Michael Gandolfini, who's playing young Tony Soprano in the upcoming HBO movie "The Many Saints of Newark," admits he never watched his late father James Gandolfini's show until he landed the part.

"The funny thing is, before the audition, I had never watched a minute of 'The Sopranos,' he tells Esquire. "I was just a kid when he was making it." (He was born in 1999, the year "The Sopranos" debuted.)

"The hardest part of this whole process was watching the show for the first time," he says. "It was an intense process. Because, as an actor, I had to watch this guy who created the role, to look for mannerisms, voice, all those things I would have to echo. But then I’d also be seeing my father. I think what made it so hard was I had to do it alone. I was just sitting alone in my dark apartment, watching my dad all the time. I started having crazy dreams. I had one where I auditioned for David and I looked down at my  hands, and they were my dad’s hands.”

Michael didn't start acting until after his father's death in 2013. He says his father always discouraged him from acting and encouraged him to play sports. "He said, ‘Don’t be an actor; be a director.
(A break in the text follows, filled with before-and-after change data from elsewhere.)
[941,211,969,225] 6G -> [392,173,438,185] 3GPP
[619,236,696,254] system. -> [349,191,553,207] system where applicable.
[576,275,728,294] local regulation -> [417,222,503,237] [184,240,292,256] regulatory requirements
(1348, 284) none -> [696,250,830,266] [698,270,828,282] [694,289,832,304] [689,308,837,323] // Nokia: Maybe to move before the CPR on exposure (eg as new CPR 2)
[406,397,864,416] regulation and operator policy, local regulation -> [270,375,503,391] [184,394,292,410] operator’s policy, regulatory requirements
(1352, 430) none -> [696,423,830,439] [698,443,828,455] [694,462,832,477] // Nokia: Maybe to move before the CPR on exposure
They have the power.’ ”

"[Acting] actually started my grieving process with my dad," he tells Esquire. He landed the first role he tried out for: Joey Dwyer on HBO’s "The Deuce." "When I got the role,” Michael says, “my manager joked, ‘You should quit acting now—you’re one-for-one.’ ”
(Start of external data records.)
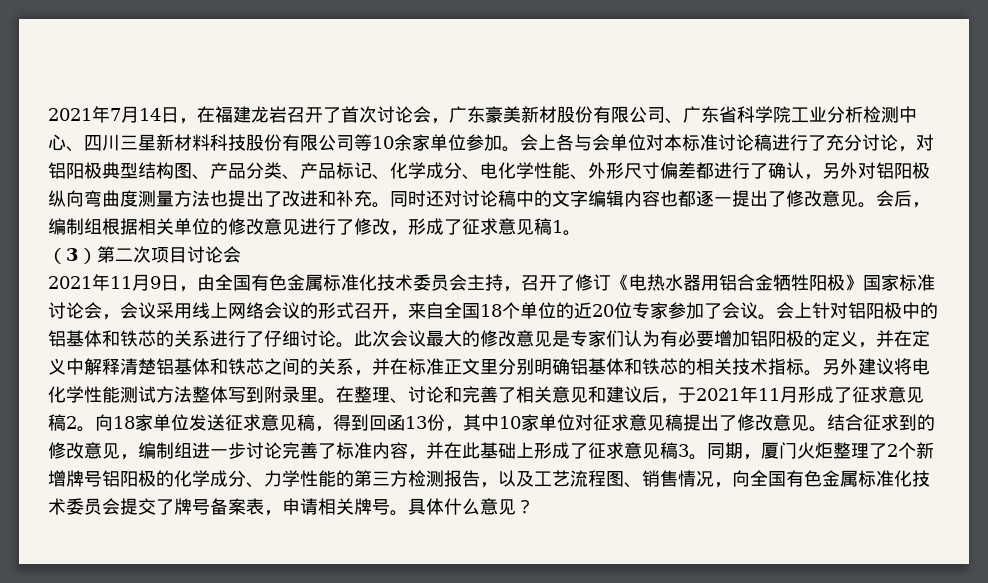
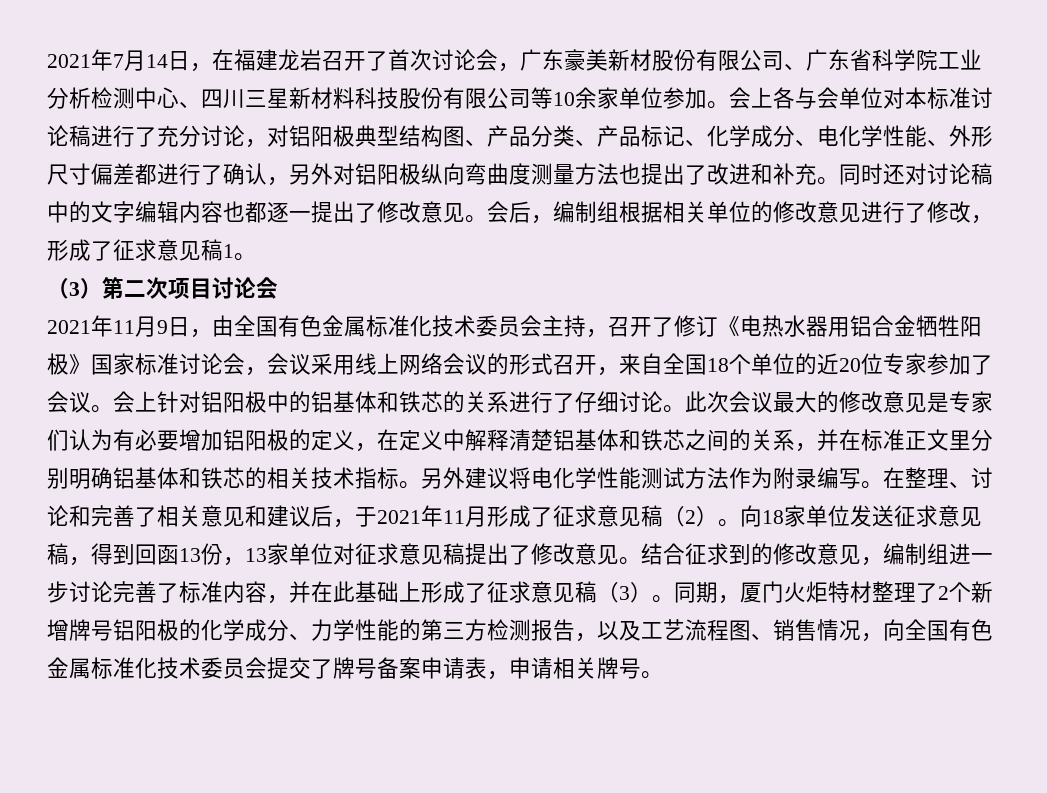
[876,330,894,347] 并 -> (377, 447) none
[192,386,318,403] 整体写到附录里 -> [729,467,861,489] 作为附录编写
[66,416,77,429] 2 -> [663,506,718,527] （2）
[463,414,521,431] 其中10 -> [245,548,267,562] 13
[678,444,689,457] 3 -> [597,582,652,603] （3）
(833, 450) none -> [828,581,872,603] 特材
(246, 506) none -> [421,657,465,679] 申请
[408,498,534,515] 具体什么意见？ -> (663, 675) none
When he got the call from "Sopranos" creator David Chase about starring in the prequel movie, he says taking on the iconic part was a "difficult decision."
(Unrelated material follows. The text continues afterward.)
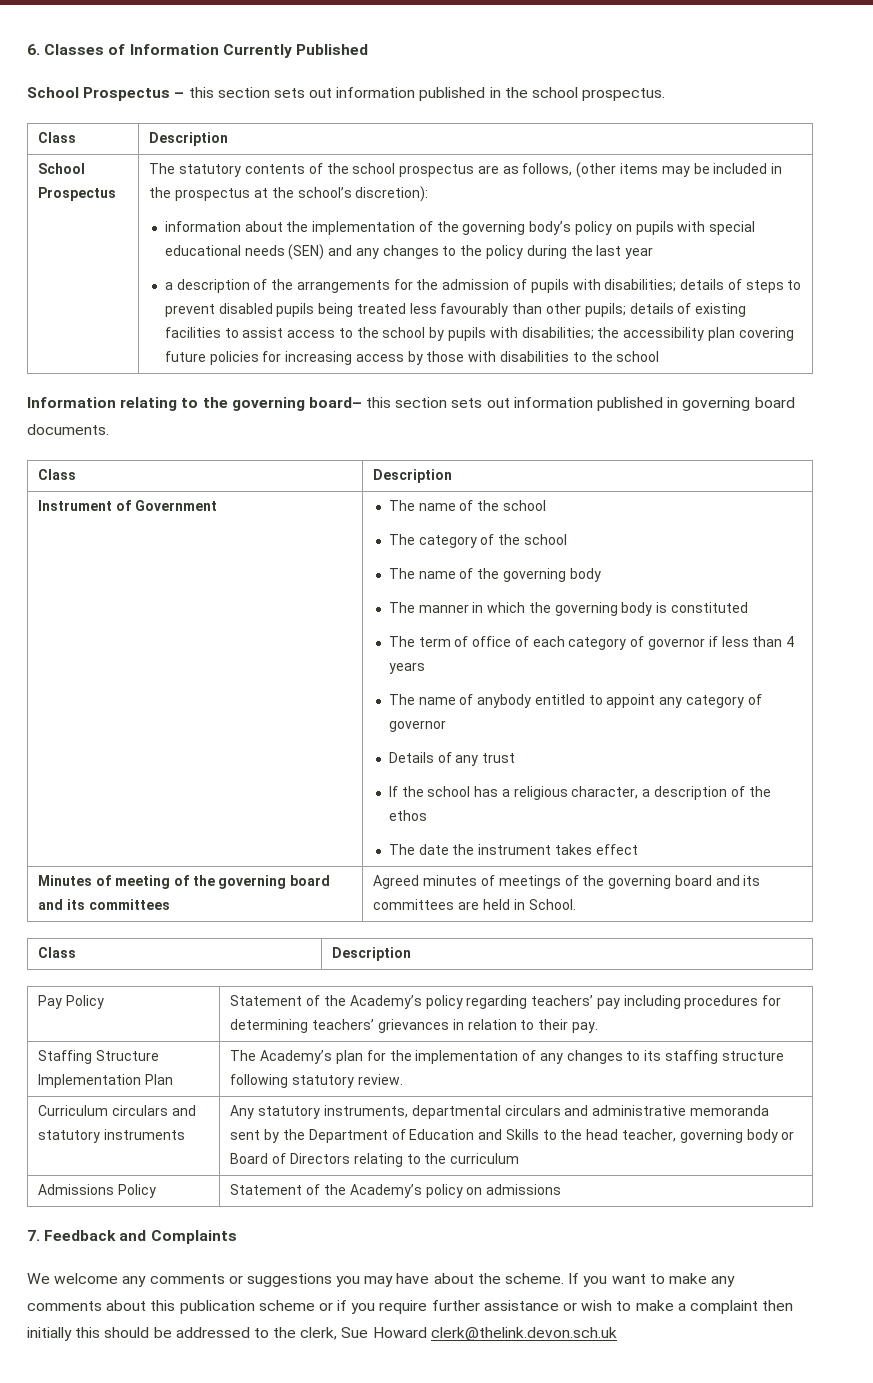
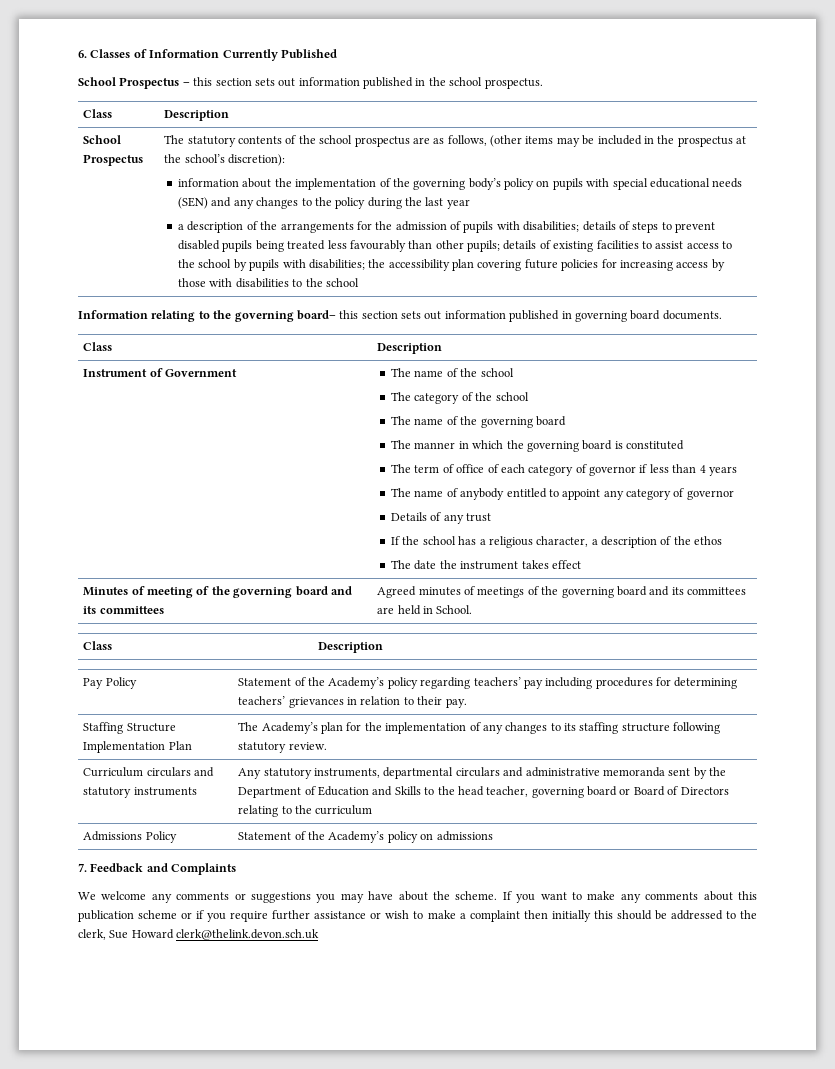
[569,568,601,582] body -> [535,416,566,426] board
[621,602,653,616] body -> [582,440,613,450] board
[746,1129,778,1143] body -> [587,786,618,796] board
Of course, he sees a lot of own relationship with his father in "The Sopranos:" "There’s a scene where Meadow comes home late at night, and he’s sitting with a drink, and he’s like, ‘You know I love you, right?’ That hit hard."

He adds, "The other one that crushed me was when he yells at A. J., and he gets a pizza to apologize, and he sits by his son’s bed and says, ‘I couldn’t ask for a better son.’ I just knew he was talking to me in that scene."

"The Many Saints of Newark," which is set in 1967,  is set to premiere on HBO on September 25, 2020. It costars Alessandro Nivola, Vera Farmiga, Jon Bernthal, Corey Stoll, and Ray Liotta.